┌──
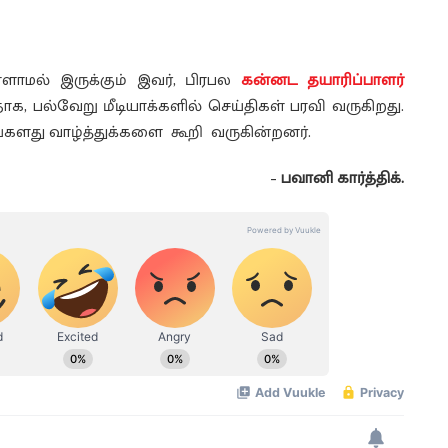
ளாமல் இருக்கும் இவர், பிரபல
கன்னட தயாரிப்பாளர்
, பல்வேறு மீடியாக்களில் செய்திகள் பரவி வருகிறது.
்களது வாழ்த்துக்களை கூறி வருகின்றனர்.
–
பவானி கார்த்திக்.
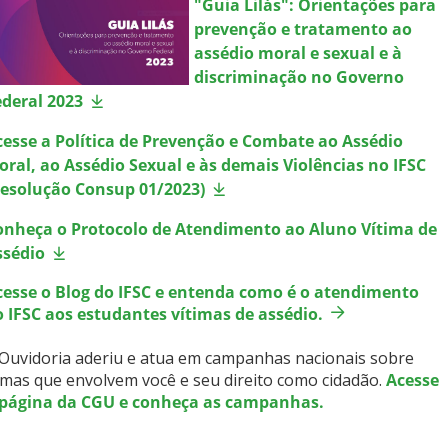
"Guia Lilás": Orientações para
prevenção e tratamento ao
assédio moral e sexual e à
discriminação no Governo
ederal 2023
cesse a Política de Prevenção e Combate ao Assédio
oral, ao Assédio Sexual e às demais Violências no IFSC
Resolução Consup 01/2023)
onheça o Protocolo de Atendimento ao Aluno Vítima de
ssédio
cesse o Blog do IFSC e entenda como é o atendimento
o IFSC aos estudantes vítimas de assédio.
Ouvidoria aderiu e atua em campanhas nacionais sobre
mas que envolvem você e seu direito como cidadão.
Acesse
 página da CGU e conheça as campanhas.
└──
§ **Exercise brief**
Count the lines in the entries above that contain the string "IFSC". Reply with the number only.

§ **Solution**
3